The result of Kika's mostly philosophic education was obtaining a hate-coloured obsession with French philosophy. Kika, considering himself a great thinker, starts publishing pseudophilosophical works, primarily opposing the great French philosophers: "Where did Baudrillard screw up", "Derrida from a pond" et cetera. His works receive controversial reviews.

The most famous Kika's work is called Macedonian Criticism of French Thought, where he expounds his idee fixe, developed by that time. The gist of this belief is as follows: after a man's death, a form, called 'humanoil', remains, in which man's will and suffering, put in his lifetime labour, keep on existing. Humanoil objectifies itself in a circulating commodity-money form. After Soviet Union's demise, communistic humanoil began to flow to the West, which keeps on until now. Drawing parallels between different oil grades, suitable or not suitable for a technological process, Kika comes to the conclusion that the West receives inadequate sort of humanoil; according to him — 'a poisonous purulence'. So, Kika sees his mission in putting an obstacle to the Russian humanoil flow, and also in drawing off a part of humanoil back to Russia.
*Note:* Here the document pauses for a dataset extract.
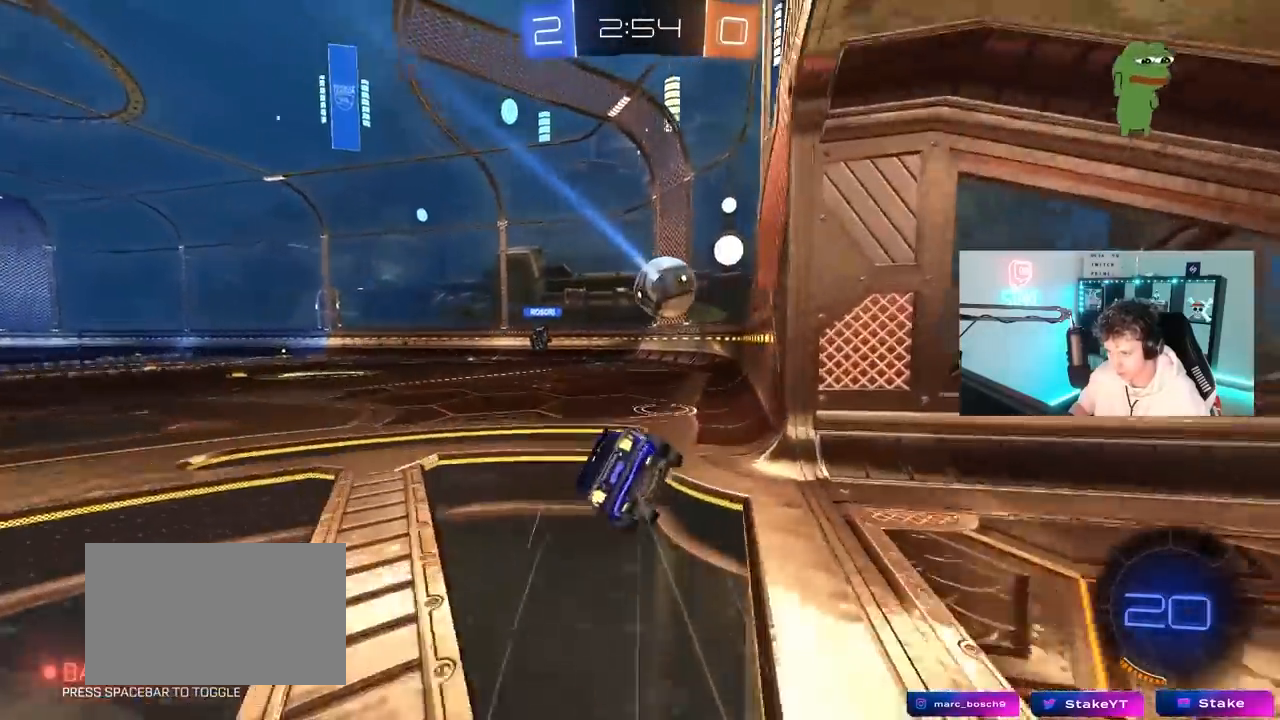
{"keys": ["a", "s", "shift"], "mouse": [], "mouse_move": "still", "events": [[50, "mouse_right", "up"], [250, "s", "up"], [350, "s", "down"]]}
In order to get that done, Kika rents a factory near Paris, where people are physically abused while reading passages from Michel Foucault's book Discipline and Punish. This became known to Interpol, but Kika manages to escape retribution. His further fate is unknown; what is clear is that he is alive, making statements in the press about the crushing defeat of the French philosophical thought.

In this story, Pelevin attempts to overcome the crisis of the genre of postmodernism by recognizing the "extremes" of the style and by "undermining" its theoretical and artistic attitudes.

The story mocks the "sacral" mythological sources, the works of the recent masters of thought. It demonstrates the mystical impossibility of the philosophical works, their almost sacral immutability. However, this is related, as the reader suspects, to the lack of clarity in their theoretical constructions: "In the case of Jean Baudrillard, all affirmative propositions can be changed into negative ones without any damage to their meaning. Furthermore," the author goes on, "it is possible to substitute all realistic words for those that are the opposite of the meaning, again without any consequence. And even more: you can do these operations at the same time, in any sequence, or several times in succession, and the reader will not notice the change again. But Jacques Derrida, a true intellectual would agree, dives deeper and doesn't dive any farther. If it is still possible to change the meaning of a statement to the opposite, it is not possible in most cases to change the meaning of a sentence with other operations.

In the book of Pelevin's protagonist, the new intellectual Tatar Kiki Nafikov, clearly traumatized by French philosophy, postmodernism is used to explain the realities of Russian life in the 1990s.

The postmodernist discourse in this context is perceived as incongruous and subject to ironic overcoding. The result of his thought is that Russian bandits and French philosophers are recognized as natural postmodernists. Postmodernist theory is recoded with the help of the signs of the criminal subculture. The compulsory reading of postmodernist writings turns into a torture so sophisticated that its victims are sympathetic to the hard-hearted fraternity.

== Opinions and reviews ==
Dmitry Bykov:
- I do not really like the French philosophers of the second half of the XX century (and indeed the XX century as a whole, I would venture to say) – for reasons that are so comprehensively outlined in Pelevin's "Macedonian criticism of French thought." Of all these people, perhaps, I'd select only Foucault (and that's just partially), and Baudrillard and Derrida all arouse nothing but dull irritation.
- Pelevin is a consummate researcher of emptiness. It would be a gross mistake to say that he sees it everywhere. But wherever it is, he exposes it instantly. Whatever a clay machine-gun from Chapaev and Void is headed upon – after a brief flash before us an absolute nothingness emerges, and Pelevin masterfully made this operation with all the post-Soviet ideologemes sewn on a live thread. The idea of career and personal prosperity has been metaphorically exposed in his Prince of Central Planning, the philosophy of the post-industrial society - in Generation P and Macedonian Criticism of French thought ...

== Facts ==
- In an interview, answering to the question, "Why was it so interesting for you to write, for example, about Baudrillard and Derrida?" Pelevin said: "I was wondering if I could put these intellectuals in an emphatically anti-intellectual surrounding. It's just like making Schwarzenegger a governor, but the opposite. "
- In 2007, the publishing house of "Eksmo" released a self-titled book, which includes, in addition to the story itself, 12 other works by the author. Afterwards, the book has been republished several times.